Dr. Hendrik Schoen of Bell Labs/Lucent Technologies has demonstrated a compromise between the top-down world of conventional chip lithography and bottom-up nanomanufacturing. Schoen’s approach is to grow layers of conductive molecules–“monolayers”–on silicon using interactions between gold molecules and thiols. This layer can operate as multiple transistors of molecules. The cost savings is clear–as Schoen put it, “no cleanroom, no lithography…[is required] to create transistor action on a molecular scale.”

New Paradigms

In a talk entitled “The Problem Before Us,” James Crutchfield of the Sante Fe Institute opened the AAAS New Computing seminar by citing Moore’s 2^nd Law (the cost of conventional chip fabrication plants doubles every three years) and then asking the question, “what kind of intrinsic processes do natural systems use to store information?”
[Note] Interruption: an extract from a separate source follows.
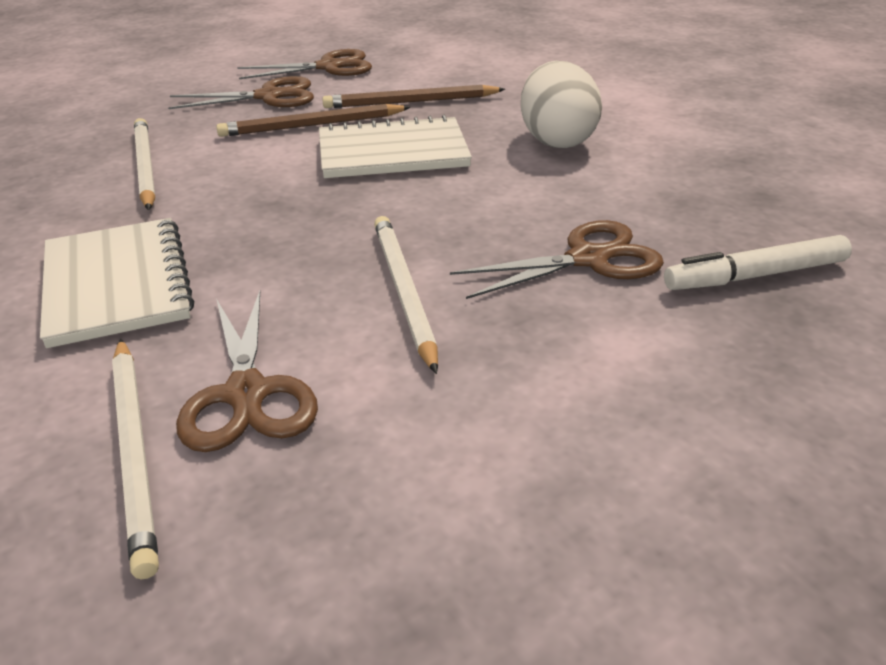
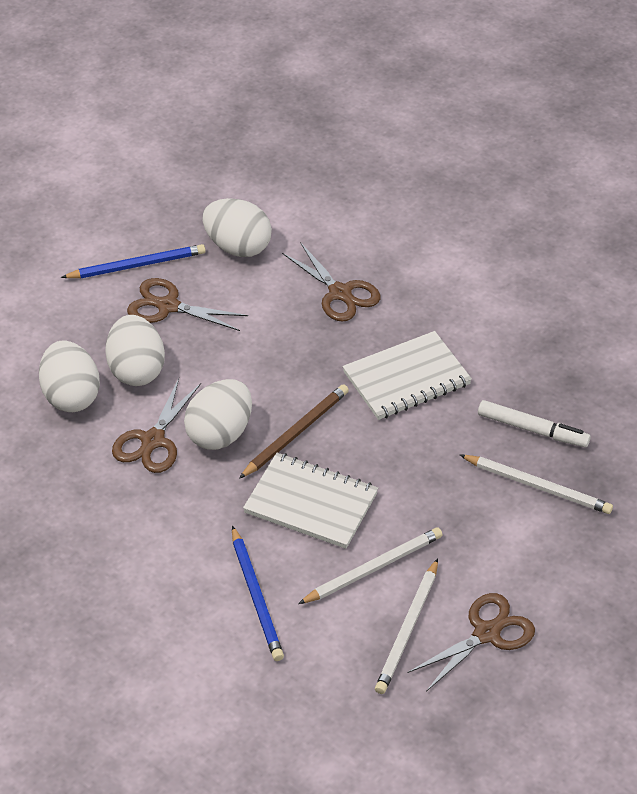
blue pencil: 0 -> 2
brown pencil: 2 -> 1
white egg: 1 -> 4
By turning away from the paradigm of computing introduced by Alan Turing–that all problems can be solved using the logic that forms the basis of modern computing–we may find more flexible, complex and far less expensive methods of computing in naturally occurring phenomena, according to Crutchfield. Instead of Turing Machines, he proposes a new class of theoretical machines called Epsilon Machines, which emulate the pattern-based memory of cellular automata or symmetrical neuronal firing in the human brain.

How do you measure global computation among neurons, asks Crutchfield? By representing the parallel connections between neurons with “causal states.” Beginning with a 1 for a synchronized cluster of neurons and a 0 for a non-synchronized cluster, we have the roots for information storage. “This forms intrinsic computation: models of computation engineering can build on,” said Crutchfield.
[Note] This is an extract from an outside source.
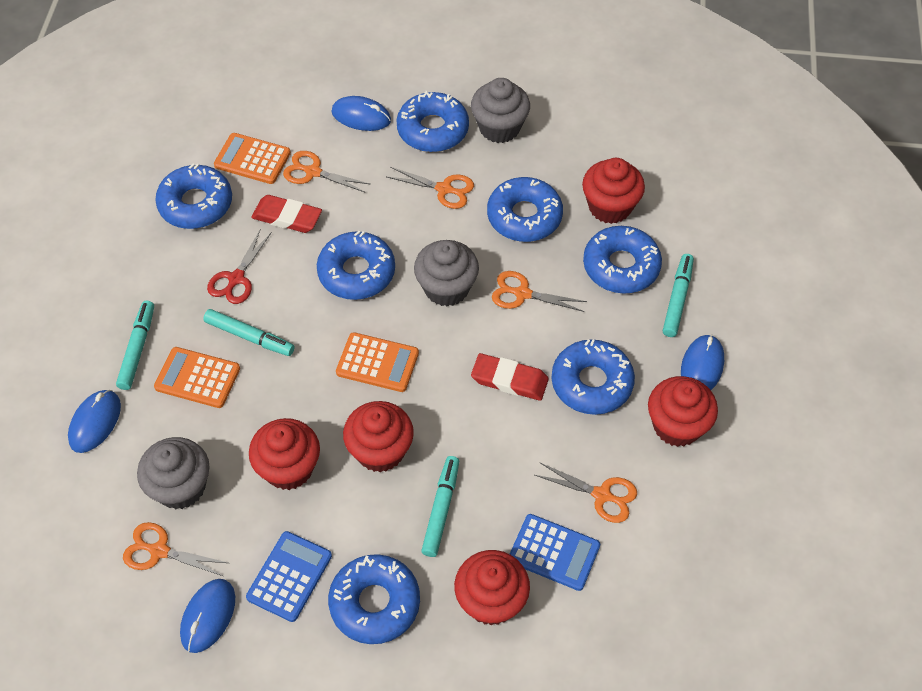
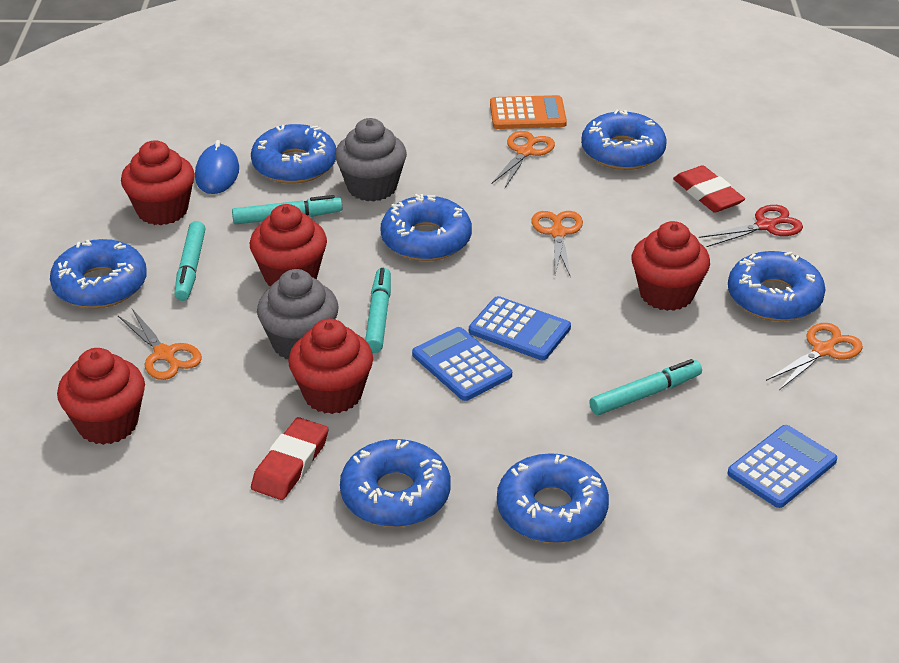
blue calculator: 2 -> 3
blue mouse: 4 -> 1
grey cupcake: 3 -> 2
orange calculator: 3 -> 1
orange scissors: 5 -> 4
Crutchfield’s basic thesis is that these systems abound in nature around us. To harness their informational power, one must ask three questions: how much memory does the system inherently have, how is it organized, and how does it produce further behavior? Neil Gershenfeld followed this reasoning in a presentation that featured oddities ranging from printable bicycles to an Internet browser engineered for a parrot (The Interpet Explorer): to “ask nature to solve a problem instead of building a machine to do it.”

Neil Gershenfeld, MIT Media Lab Professor and author of When Things Start To Think, spoke of bringing “ideas out of the box and into the world” with new methods of fabrication. Computational power will not be as important in the future as the ease and speed of producing computational devices. Gershenfeld spoke about allowing common objects in the physical world to take on intelligence and, perhaps more importantly, bringing computing to developing countries in novel ways–to people who need computing “first and most urgently.”
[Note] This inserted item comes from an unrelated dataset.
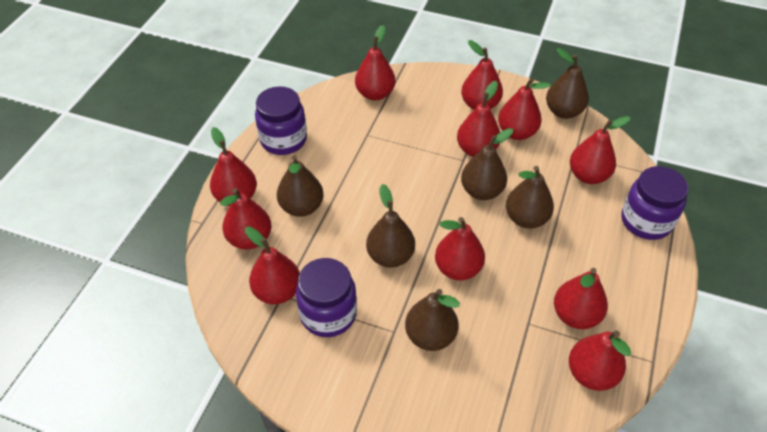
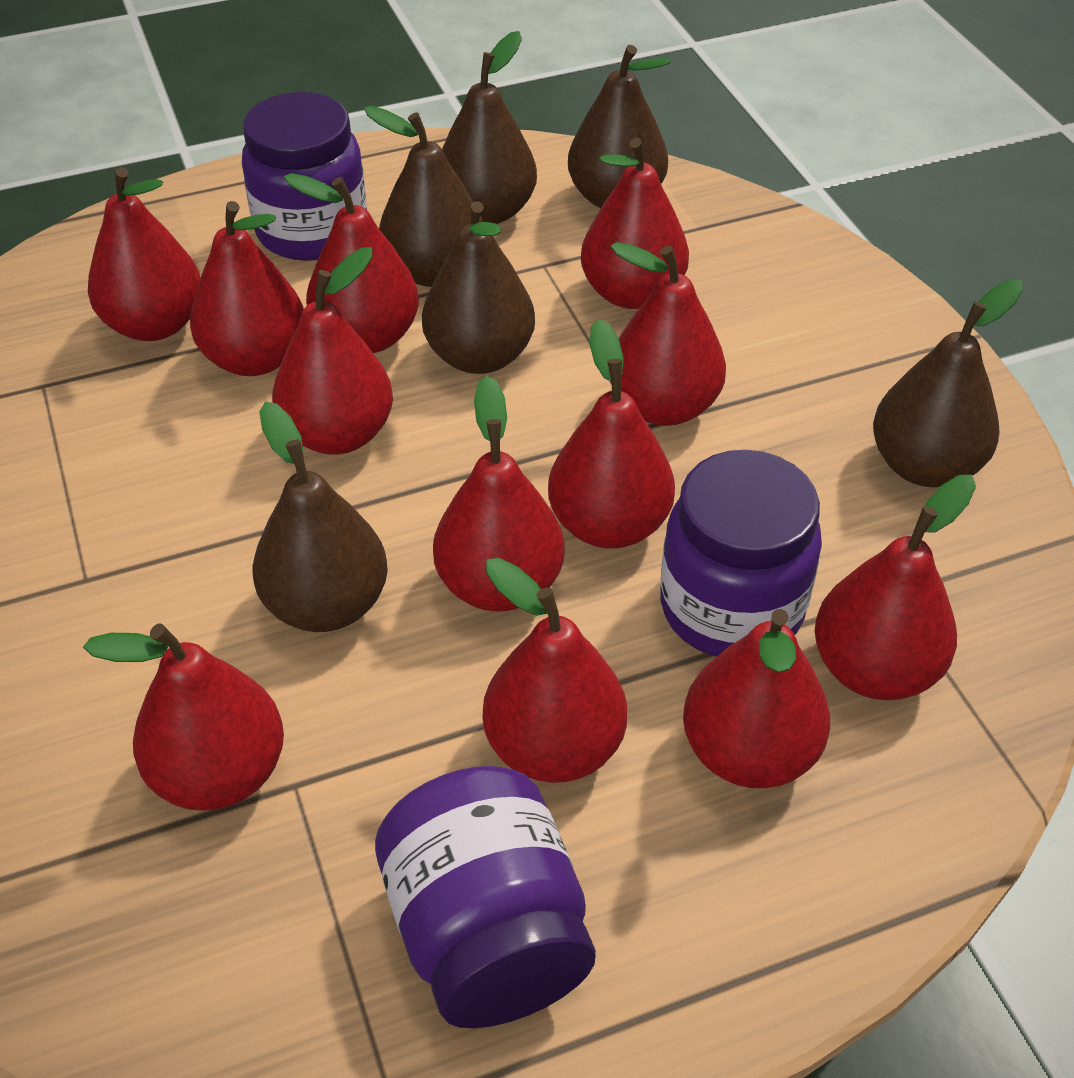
red pear: 11 -> 12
Examples? A liquid that stores information and can be used as paint, bringing intelligence to walls. Reconfigurable ink that not only creates new methods of displaying digital information but can hold information, forming “printable computers.” By discovering and creating applications with “emergent multi-hop networks” and other programmable characteristics within existing physical materials, Gershenfeld feels that we will realize “more profound consequences than just creating faster computers.”

He points out a dramatic reversal of the digital divide that may occur if those without computers obtain the most advanced computational technologies and supersede the comparatively slow pace of the standard, desktop-computer-literate world.